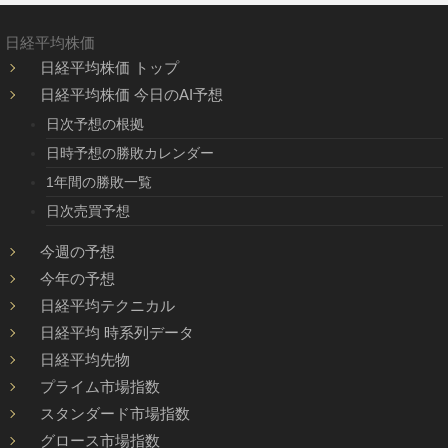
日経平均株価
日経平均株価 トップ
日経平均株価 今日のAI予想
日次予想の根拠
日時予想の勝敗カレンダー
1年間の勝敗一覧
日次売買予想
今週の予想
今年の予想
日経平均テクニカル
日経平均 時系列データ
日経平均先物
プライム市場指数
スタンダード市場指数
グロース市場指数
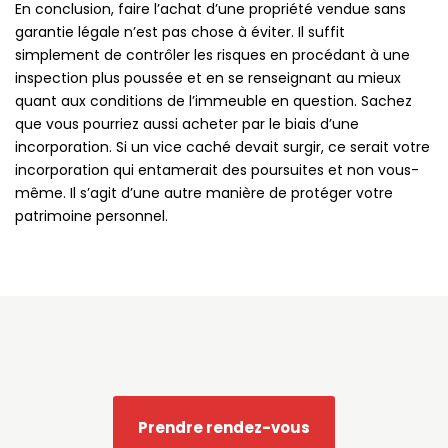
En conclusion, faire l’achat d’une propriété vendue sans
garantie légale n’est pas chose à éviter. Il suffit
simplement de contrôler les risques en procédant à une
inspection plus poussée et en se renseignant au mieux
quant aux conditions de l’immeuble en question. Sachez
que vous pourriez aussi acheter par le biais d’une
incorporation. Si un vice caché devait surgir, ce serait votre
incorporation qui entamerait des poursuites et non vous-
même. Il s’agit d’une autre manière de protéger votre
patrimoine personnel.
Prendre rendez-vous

...

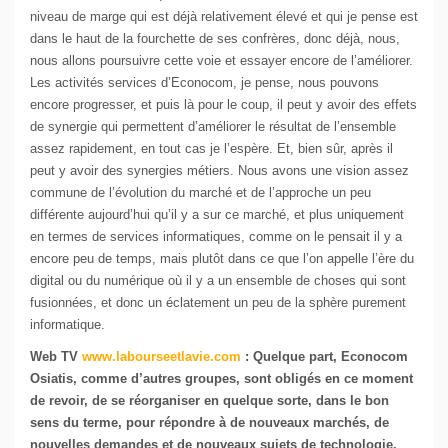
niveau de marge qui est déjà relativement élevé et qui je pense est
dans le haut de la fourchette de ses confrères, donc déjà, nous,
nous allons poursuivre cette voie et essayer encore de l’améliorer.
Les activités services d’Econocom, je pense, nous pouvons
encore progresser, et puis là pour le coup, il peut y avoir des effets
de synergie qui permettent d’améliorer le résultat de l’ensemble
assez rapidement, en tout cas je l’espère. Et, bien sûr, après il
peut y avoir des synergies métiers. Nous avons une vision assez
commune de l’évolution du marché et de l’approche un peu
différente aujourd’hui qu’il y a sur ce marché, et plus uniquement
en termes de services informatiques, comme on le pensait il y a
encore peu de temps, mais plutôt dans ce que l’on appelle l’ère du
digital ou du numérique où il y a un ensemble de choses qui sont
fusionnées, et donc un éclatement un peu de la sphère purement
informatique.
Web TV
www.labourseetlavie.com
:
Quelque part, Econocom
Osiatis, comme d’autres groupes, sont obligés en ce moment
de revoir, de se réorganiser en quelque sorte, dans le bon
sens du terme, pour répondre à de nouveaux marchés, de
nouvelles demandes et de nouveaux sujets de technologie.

Task to complete.
Out of the entries above, write out only the lines between the line holding "incorporation. Si un" and the line holding "Prendre rendez-vous", inclusive, each exactly as given.

Output for this task.
incorporation. Si un vice caché devait surgir, ce serait votre
incorporation qui entamerait des poursuites et non vous-
même. Il s’agit d’une autre manière de protéger votre
patrimoine personnel.
Prendre rendez-vous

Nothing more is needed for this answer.